1. Defines a Pulumi Kubernetes provider instance to connect to your Kubernetes cluster.
2. Creates a Kubernetes Deployment for the AI application.
3. Exposes the AI application through a Kubernetes Service of type `ClusterIP`.
4. Installs Flagger using a Helm chart.
5. Creates a Canary resource that defines the canary analysis parameters, such as the interval between analyses, the success rate threshold, and the maximum allowed request duration.

Remember that you need to have your Kubernetes configuration and access rights correctly set up for Pulumi to interact with your cluster. The `kubeconfig` value in the `k8s_provider` should point to the configuration file containing your cluster credentials.

To access the AI application, you can use the DNS name of the service inside the cluster, which is exported at the end of the program. If your services are publicly accessible, you would typically deploy an Ingress resource to manage external access.

Before running this program, ensure you have the Pulumi CLI installed and configured with your desired Kubernetes context. You will also need to install the Pulumi Kubernetes and Helm providers.

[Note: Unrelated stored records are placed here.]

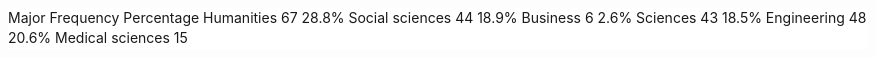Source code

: <tr>

<th>Major</th>

<th>Frequency</th>

<th>Percentage</th>

</tr>

<tr>

<td align="center">Humanities</td>

<td align="center">67</td>

<td align="center">28.8%</td>

</tr>

<tr>

<td align="center">Social sciences</td>

<td align="center">44</td>

<td align="center">18.9%</td>

</tr>

<tr>

<td align="center">Business</td>

<td align="center">6</td>

<td align="center">2.6%</td>

</tr>

<tr>

<td align="center">Sciences</td>

<td align="center">43</td>

<td align="center">18.5%</td>

</tr>

<tr>

<td align="center">Engineering</td>

<td align="center">48</td>

<td align="center">20.6%</td>

</tr>

<tr>

<td align="center">Medical sciences</td>

<td align="center">15</td>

Please replace `"dockerhub/your-ai-application:version1"` with the image URL of your actual AI application. If you have Prometheus installed separately, you can set `"install": False` under the Prometheus values.

Keep in mind that Flagger, Prometheus, and the deployment strategies are highly configurable, and you may need to adjust the configurations to suit your specific needs. The analysis, for example, should include metrics that are relevant to your AI application's health and performance.